▶ **Exercise**
Return the items from the line that contains "I'm after the" through the line that contains "dist [-0.001303, 0.000071]", both included, unchanged.

▶ **Data under study**
****

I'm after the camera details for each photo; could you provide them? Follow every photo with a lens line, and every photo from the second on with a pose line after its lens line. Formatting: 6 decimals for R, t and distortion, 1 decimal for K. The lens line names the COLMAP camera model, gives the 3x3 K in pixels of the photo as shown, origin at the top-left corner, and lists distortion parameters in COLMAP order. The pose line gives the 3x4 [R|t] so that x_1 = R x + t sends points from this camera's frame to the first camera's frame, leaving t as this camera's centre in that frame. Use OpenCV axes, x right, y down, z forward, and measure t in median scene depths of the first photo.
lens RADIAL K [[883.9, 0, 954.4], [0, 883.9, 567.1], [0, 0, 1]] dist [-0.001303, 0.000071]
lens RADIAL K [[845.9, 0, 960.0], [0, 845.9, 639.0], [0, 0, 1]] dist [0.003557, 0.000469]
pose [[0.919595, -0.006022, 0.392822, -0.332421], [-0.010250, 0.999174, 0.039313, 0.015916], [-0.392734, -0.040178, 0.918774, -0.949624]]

****

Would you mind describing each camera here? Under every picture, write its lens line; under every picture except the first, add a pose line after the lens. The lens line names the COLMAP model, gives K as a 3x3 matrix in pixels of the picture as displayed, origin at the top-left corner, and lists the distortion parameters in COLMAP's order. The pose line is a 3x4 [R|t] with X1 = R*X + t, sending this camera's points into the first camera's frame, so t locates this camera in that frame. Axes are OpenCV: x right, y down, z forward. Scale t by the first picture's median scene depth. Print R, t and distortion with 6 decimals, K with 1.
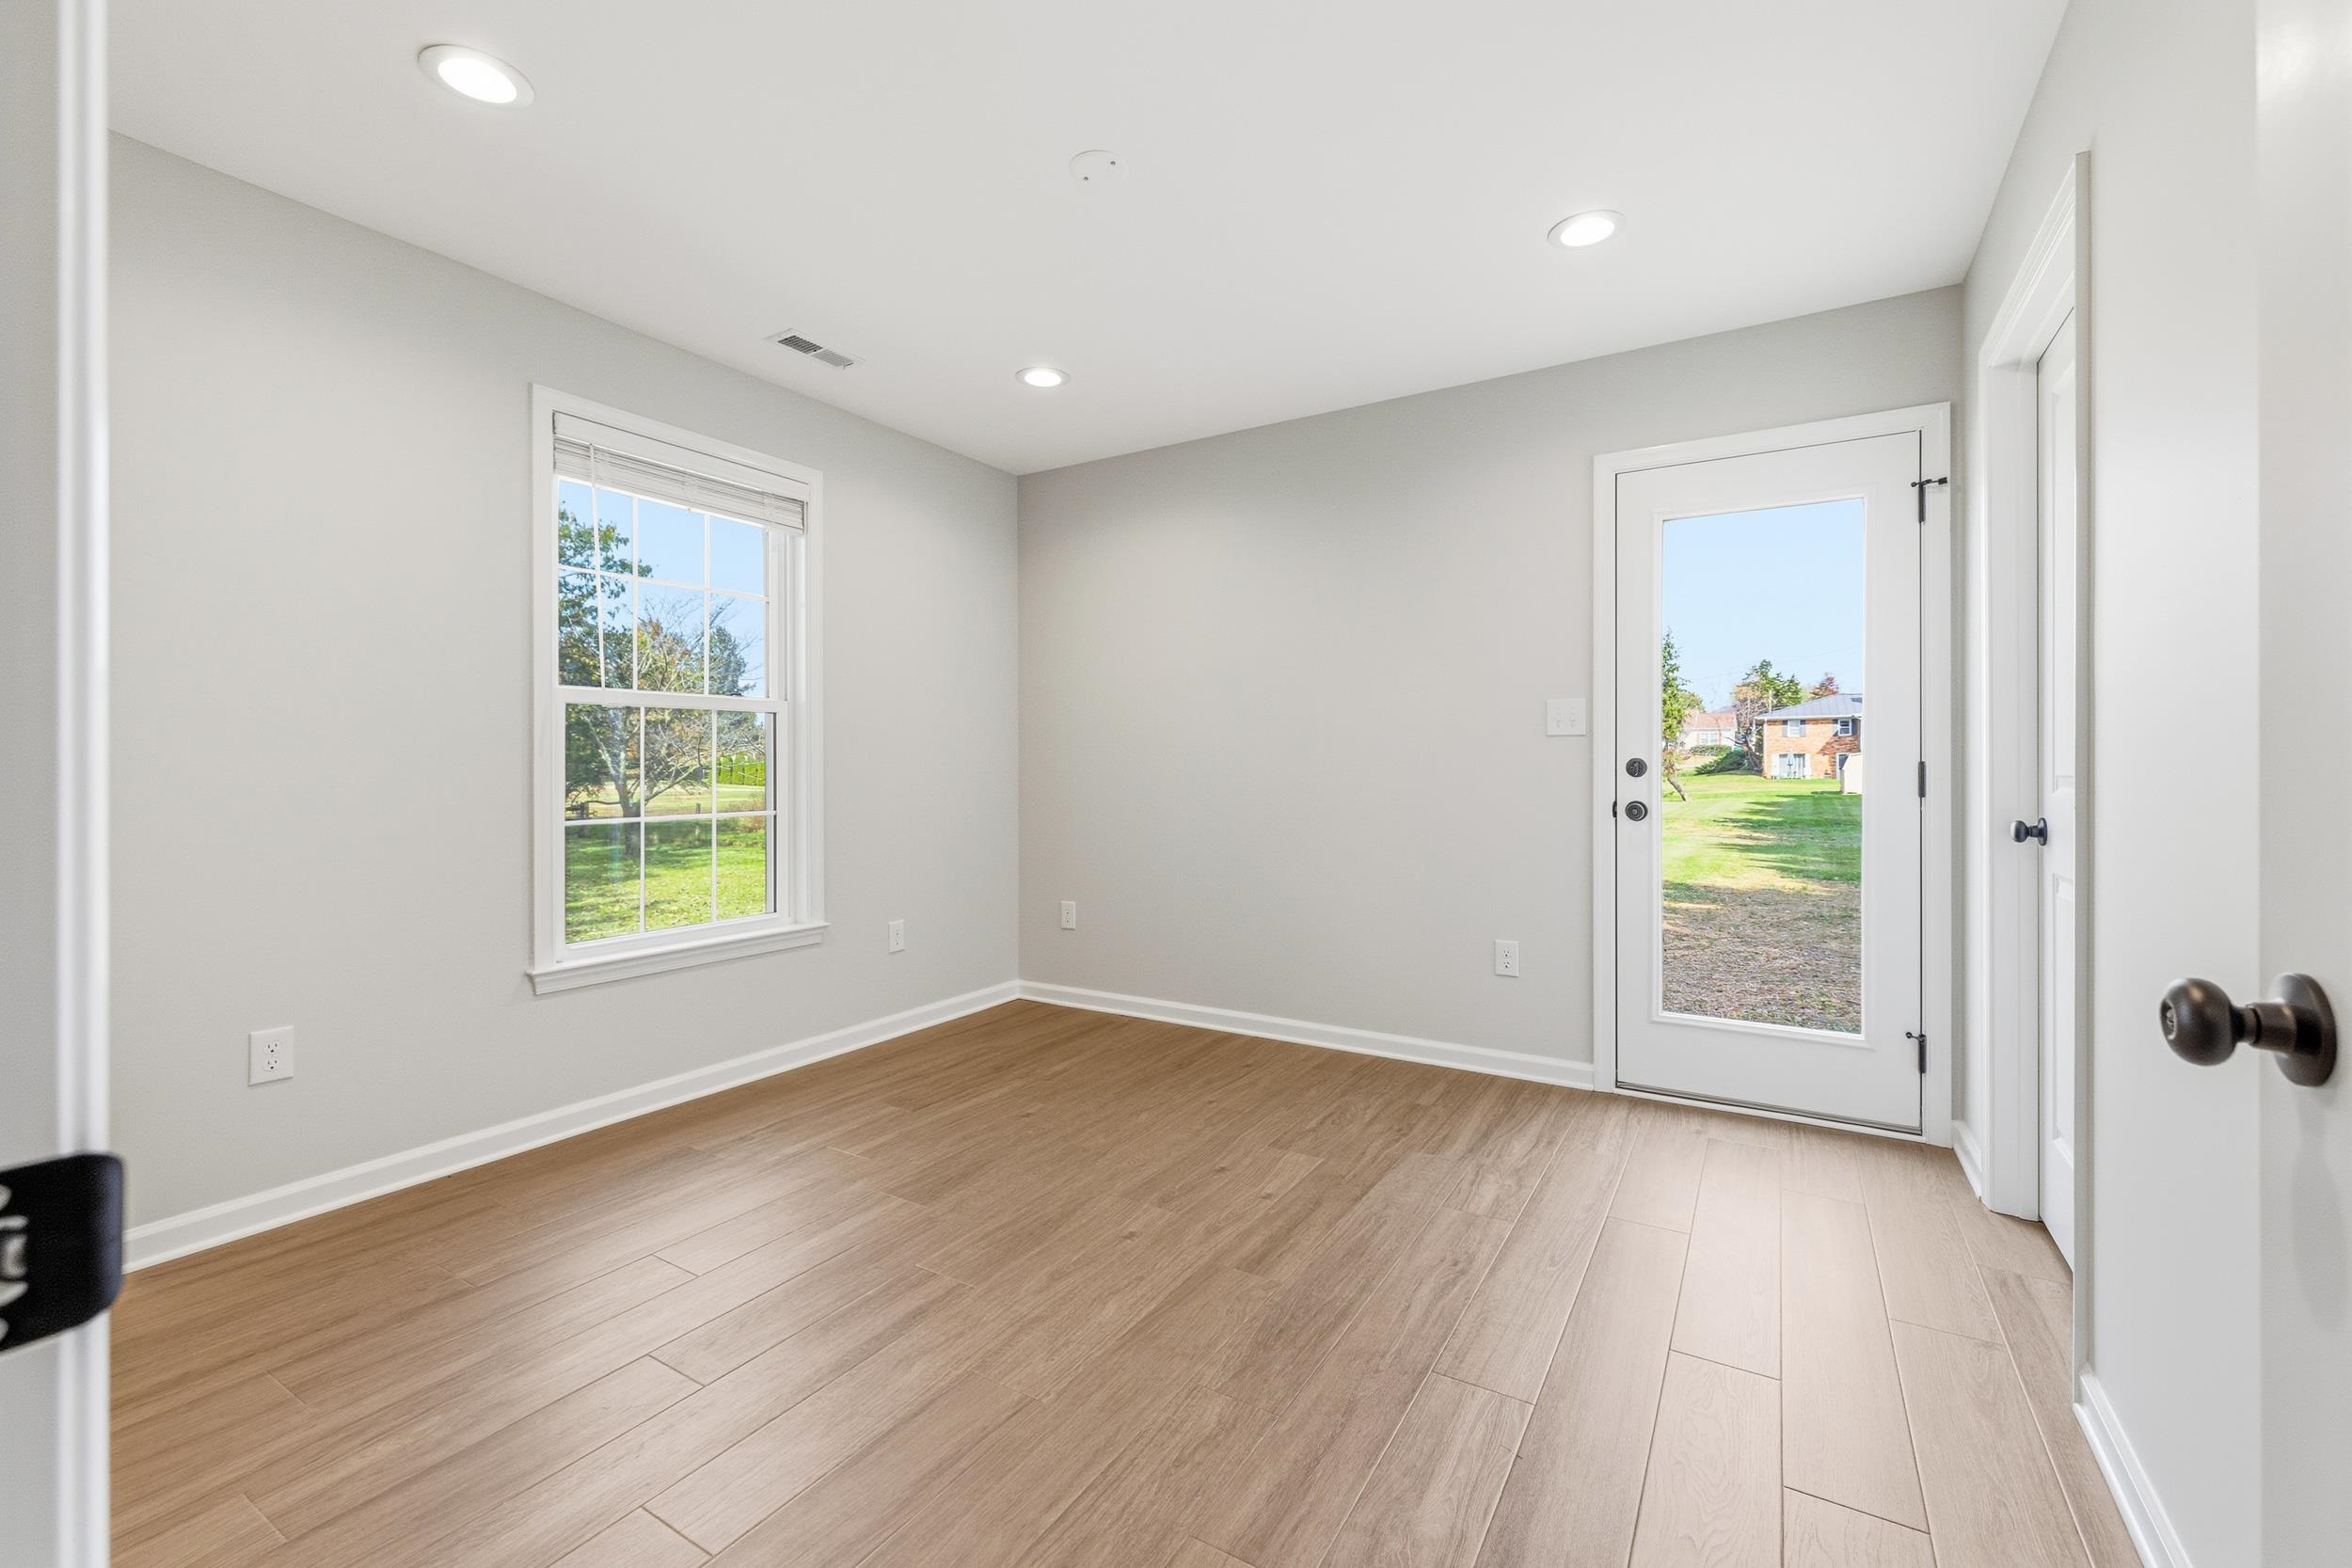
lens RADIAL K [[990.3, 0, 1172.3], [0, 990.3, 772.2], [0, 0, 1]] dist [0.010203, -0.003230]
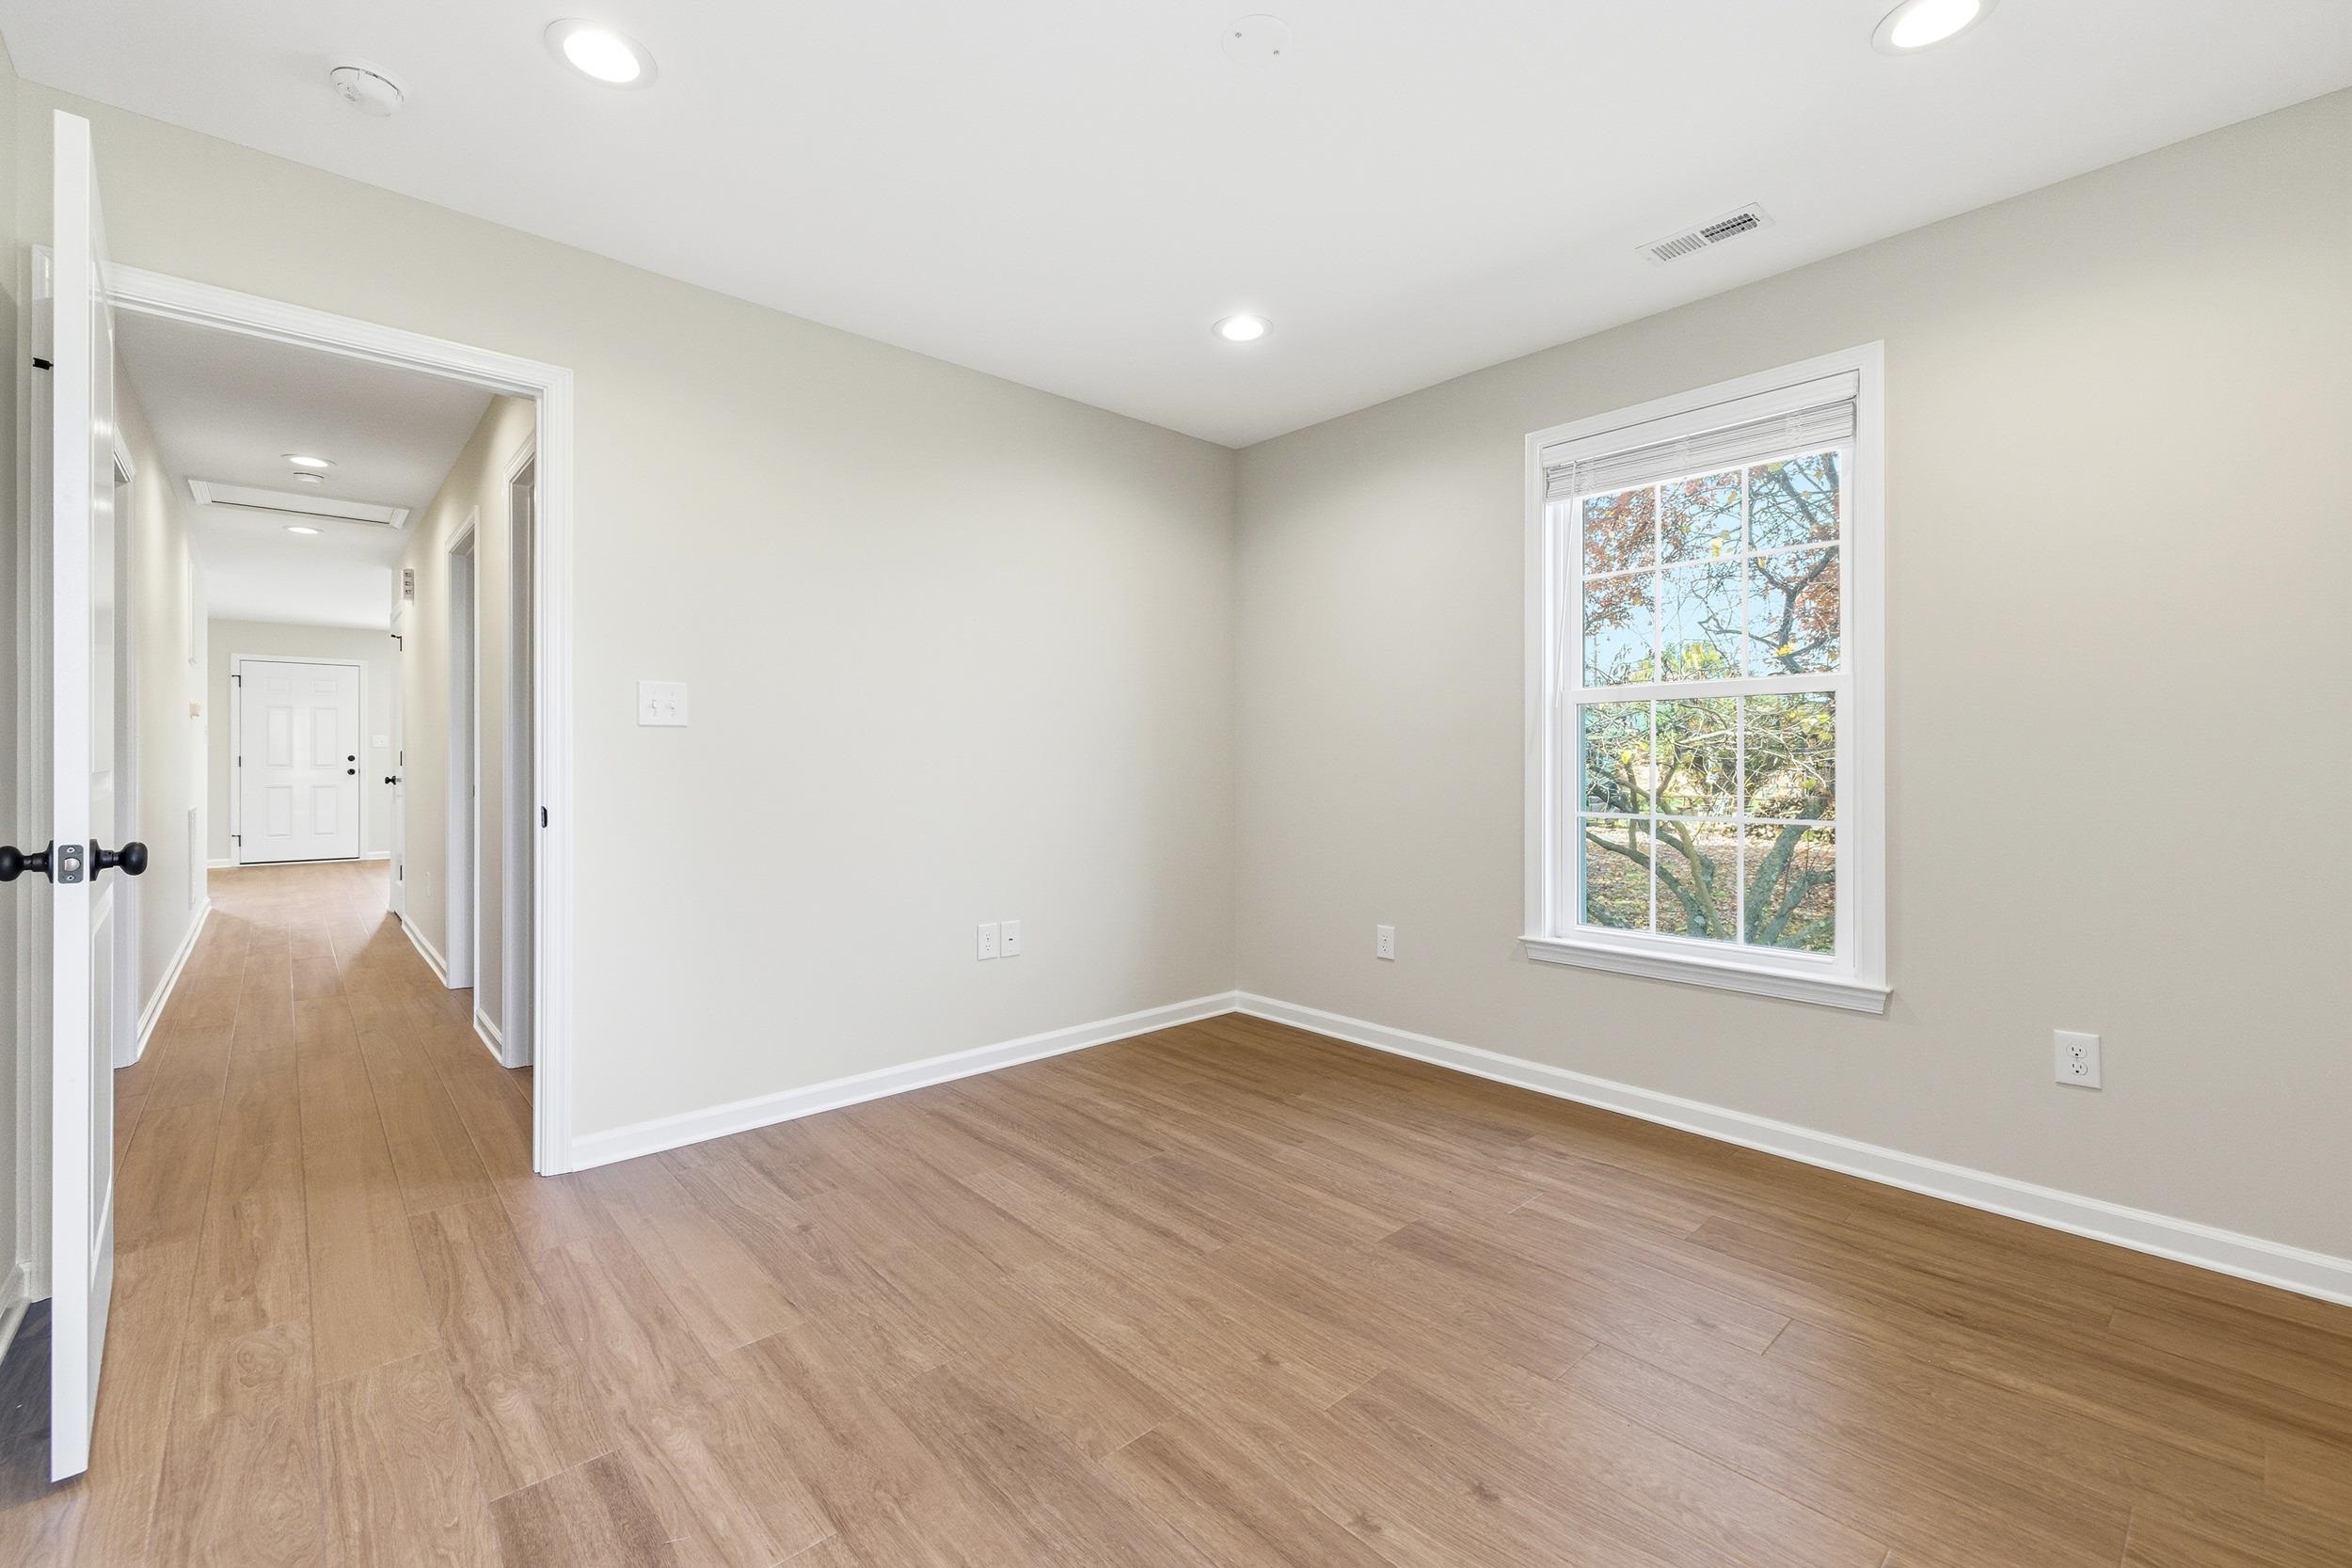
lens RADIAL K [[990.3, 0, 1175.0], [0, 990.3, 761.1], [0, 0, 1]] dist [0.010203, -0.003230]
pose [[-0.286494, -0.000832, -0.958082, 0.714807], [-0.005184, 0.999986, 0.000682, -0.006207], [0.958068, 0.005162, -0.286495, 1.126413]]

****

▶ **Task response**
I'm after the camera details for each photo; could you provide them? Follow every photo with a lens line, and every photo from the second on with a pose line after its lens line. Formatting: 6 decimals for R, t and distortion, 1 decimal for K. The lens line names the COLMAP camera model, gives the 3x3 K in pixels of the photo as shown, origin at the top-left corner, and lists distortion parameters in COLMAP order. The pose line gives the 3x4 [R|t] so that x_1 = R x + t sends points from this camera's frame to the first camera's frame, leaving t as this camera's centre in that frame. Use OpenCV axes, x right, y down, z forward, and measure t in median scene depths of the first photo.
lens RADIAL K [[883.9, 0, 954.4], [0, 883.9, 567.1], [0, 0, 1]] dist [-0.001303, 0.000071]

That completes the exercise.